* Extracted page text data *
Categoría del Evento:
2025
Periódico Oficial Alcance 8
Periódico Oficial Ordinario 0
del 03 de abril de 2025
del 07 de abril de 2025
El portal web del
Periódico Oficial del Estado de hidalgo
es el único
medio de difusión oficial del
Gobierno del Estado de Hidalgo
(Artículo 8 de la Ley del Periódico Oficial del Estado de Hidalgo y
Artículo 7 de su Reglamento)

* WHAT TO PRODUCE *
Wherever a line contains the string "Artículo", copy that line from the data.

* EXERCISE SOLUTION *
(Artículo 8 de la Ley del Periódico Oficial del Estado de Hidalgo y
Artículo 7 de su Reglamento)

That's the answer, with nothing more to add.